South Eastern USA, showing the area where A. americanum was established prior to 2015, and also the expansion of fire ants following their introduction in Mobile, AL (71, 72). The red bars represent the number of AGS cases reported by allergy clinics while the dashed bars indicate responses related to fire ant anaphylaxis (FAA), in the same clinics. The data for fire ant quarantine dates is curtesy of the USDA (www.aphis.usda.gov).

FIGURE 6

Alpha‐gal IgE prevalence by state. States in light green without annotation did not have any subjects with positive alpha‐gal specific IgE. In 2024 we published a study on serum assays for IgE antibodies to alpha‐gal among 3000 recruits to the armed services whose county and state of origin was known. The results for the states are presented as a % of individuals with positive assays for IgE antibodies to alpha‐gal and that varied from 39% in Arkansas and 35% in Oklahoma, to 2% in Arizona and 0% in New Mexico.

FIGURE 7

Basophil activation test results from 2 subjects with α‐gal syndrome and one non‐allergic control.
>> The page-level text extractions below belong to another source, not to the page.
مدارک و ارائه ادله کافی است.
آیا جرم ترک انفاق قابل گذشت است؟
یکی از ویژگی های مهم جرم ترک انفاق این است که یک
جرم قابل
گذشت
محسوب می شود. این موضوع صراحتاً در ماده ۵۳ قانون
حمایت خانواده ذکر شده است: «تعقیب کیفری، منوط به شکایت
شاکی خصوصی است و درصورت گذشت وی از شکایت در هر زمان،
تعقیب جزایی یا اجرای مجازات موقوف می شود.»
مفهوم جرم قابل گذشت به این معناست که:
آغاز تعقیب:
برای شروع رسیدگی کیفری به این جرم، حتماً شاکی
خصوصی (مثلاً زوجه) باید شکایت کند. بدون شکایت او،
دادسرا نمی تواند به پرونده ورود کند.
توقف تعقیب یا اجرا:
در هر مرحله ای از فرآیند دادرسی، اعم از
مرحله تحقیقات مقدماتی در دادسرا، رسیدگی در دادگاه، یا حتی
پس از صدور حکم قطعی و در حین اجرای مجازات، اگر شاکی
Basophils were exposed, ex vivo, to bovine thyroglobulin (BTG; serially diluted 1:10 from 100 to 0.01 μg/mL), or to the antivenom biologics Anavip (diluted 1:5 from 1000 to 0.32 μg/mL) or CroFab (diluted 1:5 from 10,000 to 1.6 μg/mL). Flow cytometry was used to detect the percentage of CD63‐positive basophils (a measure of basophil activation). The % CD63 positive data were normalized based on the anti‐FcεRI positive control (100%) and baseline negative control (stimulation buffer; 0%).

FIGURE 8

Time course of the digestion of glycolipids after eating mammalian meat or organs. Over the first hour, glycolipids but not glycoproteins can pass through the intestinal wall and be formed into the chylomicrons in the lacteals, which lead to the thoracic duct. Chylomicrons are large (i.e., 300–1000 nm) and are largely made of fat, so they float on the top of serum. Over the next 2–6 h they are transformed into VLDL and finally to LDL, which are 12–25 nm in diameter, and can pass through endothelial walls. In the tissues of an allergic subject, the LDL, with alpha‐gal on them, could cause release of mediators such as histamine, leukotrienes, and tryptase from mast cells.